# Texto para analizar:
9
1 El quinto ángel tocó la trompeta, y vi una estrella que había caído del cielo a la tierra. Se le dio la llave del pozo del abismo.
2 Abrió el pozo del abismo, y subió humo del pozo como humo de un gran horno. El sol y el aire se oscurecieron por el humo del pozo.
3 Del humo salieron langostas sobre la tierra, y se les dio poder como el poder que tienen los escorpiones de la tierra.
4 Se les ordenó que no dañaran la hierba de la tierra, ni ninguna planta verde, ni ningún árbol, sino solo a los hombres que no tenían el sello de Dios en la frente.
5 No se les permitió matarlos, sino atormentarlos durante cinco meses. Su tormento era como el tormento del escorpión cuando hiere a un hombre.
6 En aquellos días los hombres buscarán la muerte y no la hallarán. Desearán morir, pero la muerte huirá de ellos.

# Tareas del ejercicio:
A. Según el texto sobre el quinto ángel, ¿por qué se oscurecieron el sol y el aire? Responde en una o dos oraciones.
B. Escribe la continuación del texto sobre el quinto ángel a partir de su última oración.

# Extracto de datos:
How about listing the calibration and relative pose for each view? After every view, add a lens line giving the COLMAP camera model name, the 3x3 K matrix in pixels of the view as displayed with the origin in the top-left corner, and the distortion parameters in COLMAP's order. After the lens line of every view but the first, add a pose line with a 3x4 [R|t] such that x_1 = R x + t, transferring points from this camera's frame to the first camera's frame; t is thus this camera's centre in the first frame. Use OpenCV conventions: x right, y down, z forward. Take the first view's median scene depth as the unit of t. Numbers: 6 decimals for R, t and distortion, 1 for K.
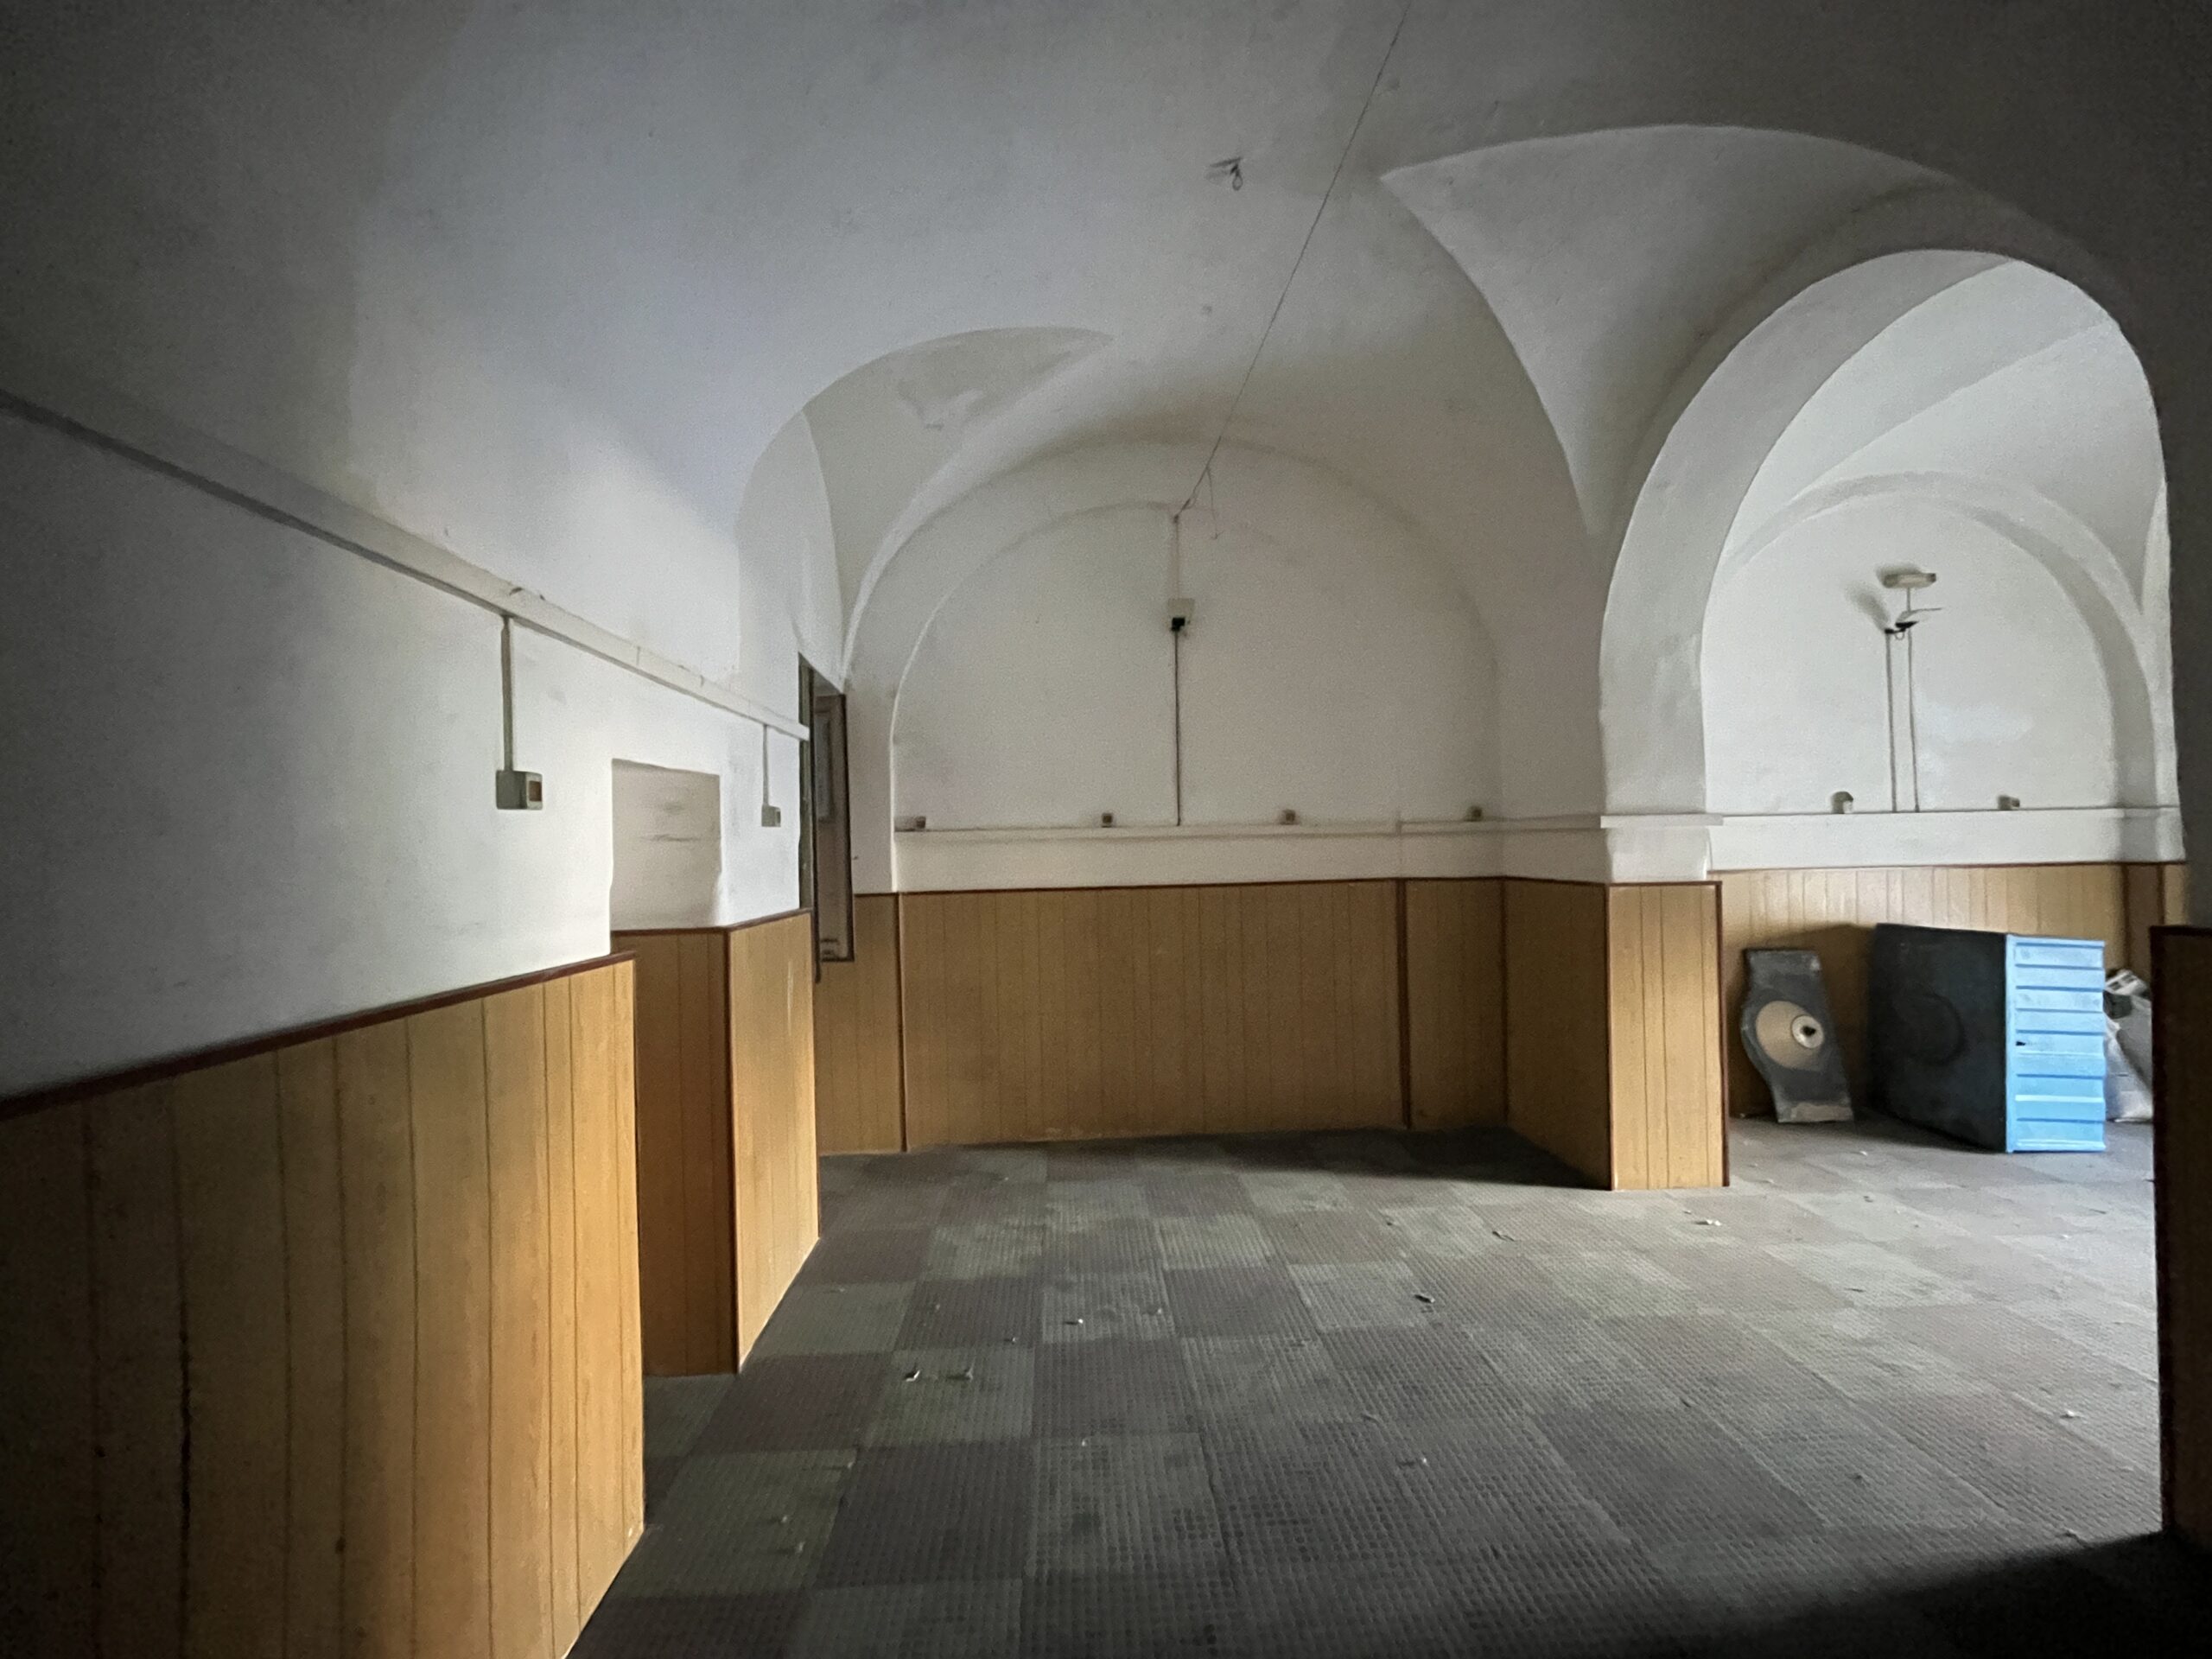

--

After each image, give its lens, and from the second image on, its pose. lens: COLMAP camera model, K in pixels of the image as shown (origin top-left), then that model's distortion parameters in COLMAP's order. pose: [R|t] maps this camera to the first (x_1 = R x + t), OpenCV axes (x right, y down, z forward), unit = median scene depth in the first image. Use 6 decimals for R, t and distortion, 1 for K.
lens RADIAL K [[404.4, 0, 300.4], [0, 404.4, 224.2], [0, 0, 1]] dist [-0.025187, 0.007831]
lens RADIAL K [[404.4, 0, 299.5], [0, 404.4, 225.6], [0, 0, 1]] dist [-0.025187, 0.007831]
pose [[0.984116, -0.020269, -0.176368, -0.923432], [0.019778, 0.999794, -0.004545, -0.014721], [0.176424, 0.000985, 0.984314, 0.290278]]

==

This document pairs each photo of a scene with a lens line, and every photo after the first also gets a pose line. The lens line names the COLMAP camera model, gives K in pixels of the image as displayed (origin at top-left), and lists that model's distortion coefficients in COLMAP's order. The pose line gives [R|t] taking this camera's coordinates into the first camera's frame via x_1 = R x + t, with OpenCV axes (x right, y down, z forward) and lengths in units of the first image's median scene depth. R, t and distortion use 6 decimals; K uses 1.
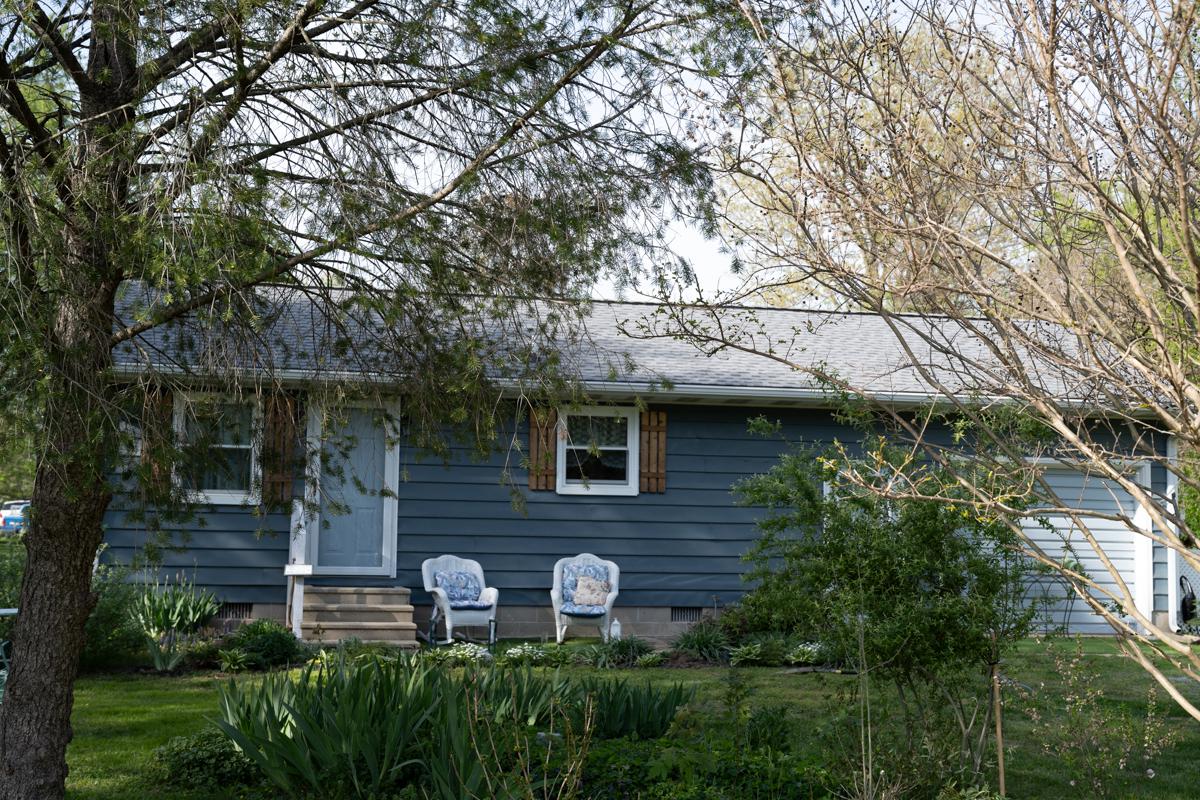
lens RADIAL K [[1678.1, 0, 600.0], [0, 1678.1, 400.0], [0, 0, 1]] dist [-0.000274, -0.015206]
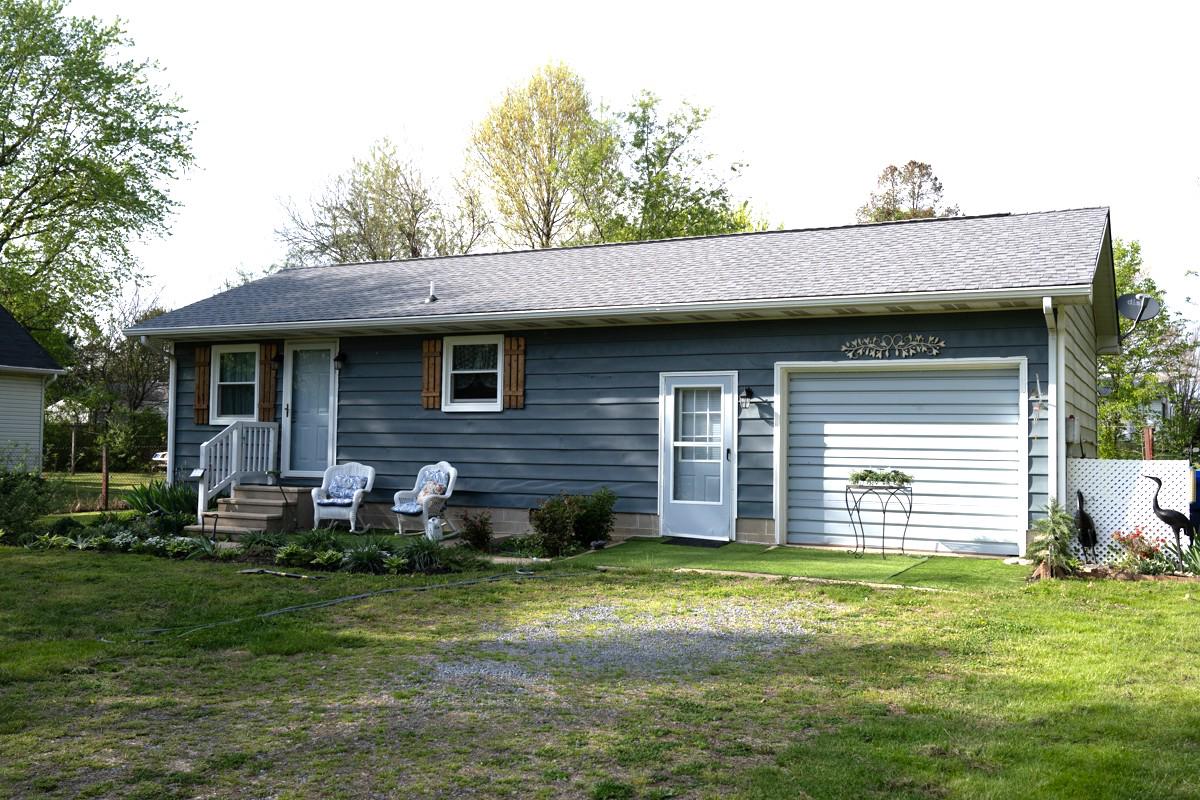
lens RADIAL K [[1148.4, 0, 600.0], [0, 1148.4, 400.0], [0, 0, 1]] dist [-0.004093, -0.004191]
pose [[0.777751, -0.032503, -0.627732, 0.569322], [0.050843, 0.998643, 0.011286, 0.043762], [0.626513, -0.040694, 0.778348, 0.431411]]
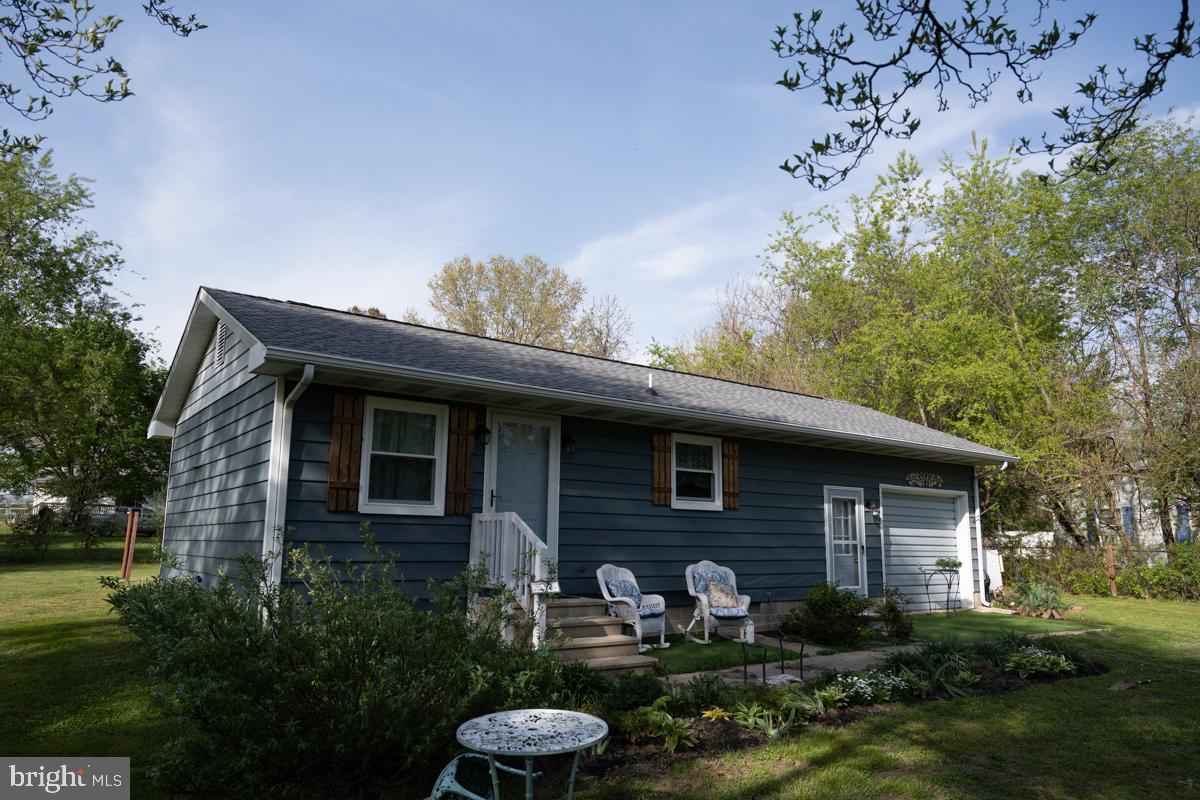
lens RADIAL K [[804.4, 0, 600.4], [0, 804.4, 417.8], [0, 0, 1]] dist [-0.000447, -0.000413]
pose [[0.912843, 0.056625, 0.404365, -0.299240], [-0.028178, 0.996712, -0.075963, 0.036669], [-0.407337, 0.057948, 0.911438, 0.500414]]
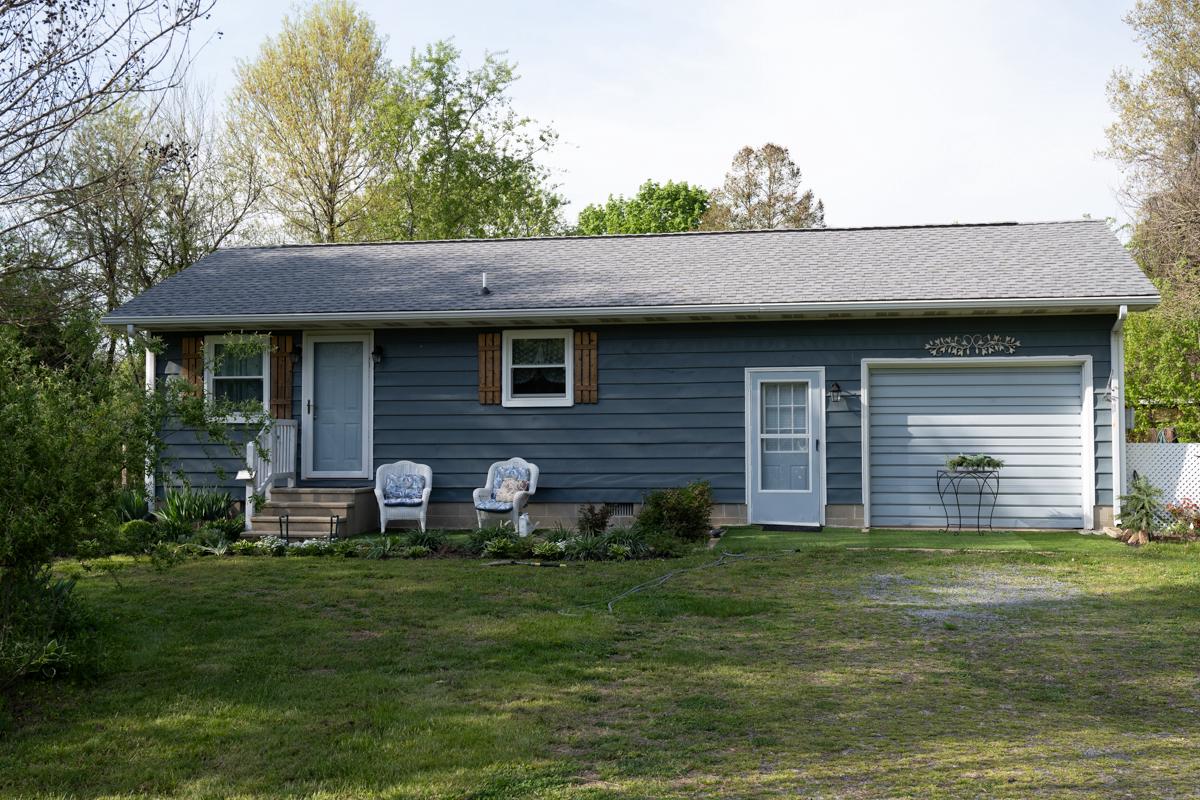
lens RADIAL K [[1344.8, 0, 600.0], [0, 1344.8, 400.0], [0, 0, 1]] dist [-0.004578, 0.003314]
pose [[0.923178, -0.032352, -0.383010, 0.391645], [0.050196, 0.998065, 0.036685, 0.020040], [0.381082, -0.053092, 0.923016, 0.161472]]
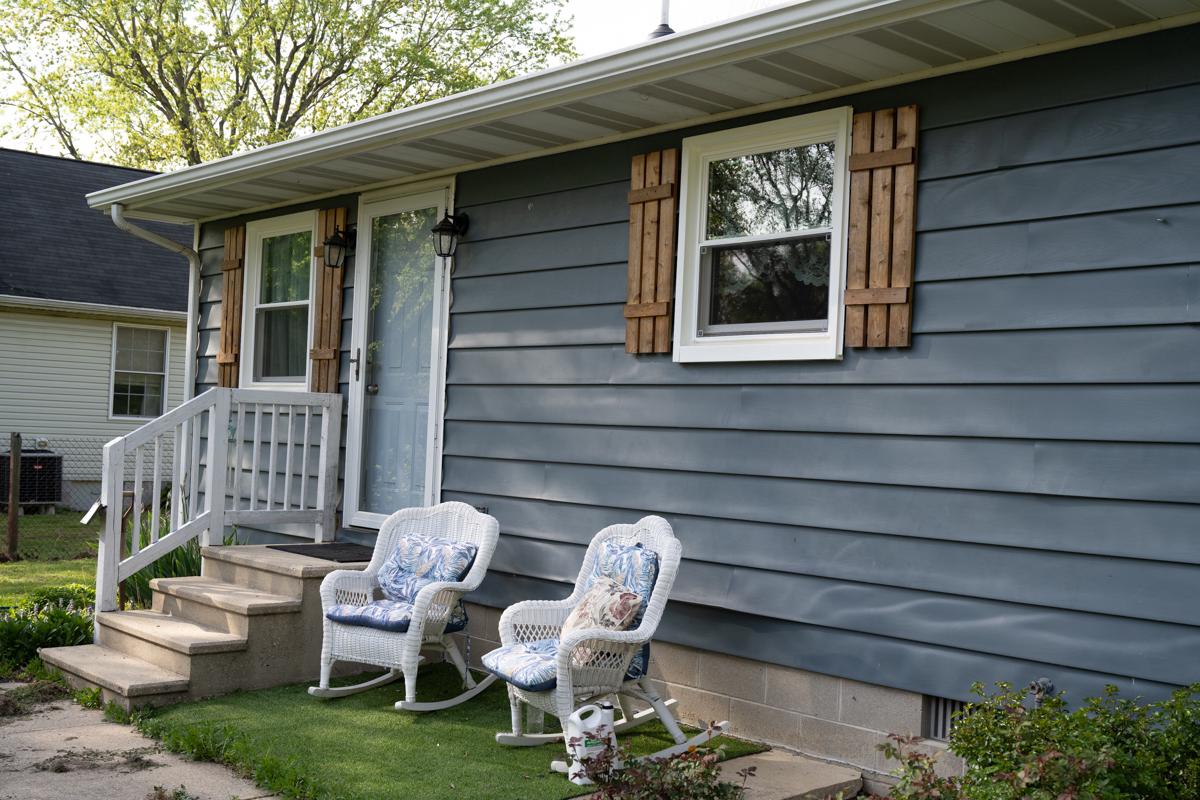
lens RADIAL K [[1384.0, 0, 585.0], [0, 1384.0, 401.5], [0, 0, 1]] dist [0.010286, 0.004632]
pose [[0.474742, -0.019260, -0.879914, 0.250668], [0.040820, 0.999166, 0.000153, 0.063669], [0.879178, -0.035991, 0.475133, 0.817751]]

# Soluciones del ejercicio:
A. Se oscurecieron por el humo que subió del pozo del abismo. Ese humo salió al abrirse el pozo y era como el humo de un gran horno.

B.
7 El aspecto de las langostas era semejante a caballos preparados para la guerra. Sobre sus cabezas tenían como coronas parecidas al oro, y sus rostros eran como rostros humanos.
8 Tenían cabello como cabello de mujer, y sus dientes eran como dientes de león.
9 Tenían corazas como corazas de hierro, y el sonido de sus alas era como el sonido de carros con muchos caballos que corren a la batalla.
10 Tenían colas semejantes a las de los escorpiones, con aguijones. En sus colas tenían poder para dañar a los hombres durante cinco meses.
11 Tenían como rey sobre ellos al ángel del abismo. Su nombre en hebreo es Abadón, y en griego tiene por nombre Apolión.
12 El primer ay ha pasado. Mira, todavía vienen dos ayes después de esto.
13 El sexto ángel tocó la trompeta, y oí una voz que salía de los cuatro cuernos del altar de oro que está delante de Dios.
14 La voz dijo al sexto ángel que tenía la trompeta: Suelta a los cuatro ángeles que están atados junto al gran río Éufrates.
15 Y fueron soltados los cuatro ángeles que estaban preparados para la hora, el día, el mes y el año, a fin de matar a la tercera parte de los hombres.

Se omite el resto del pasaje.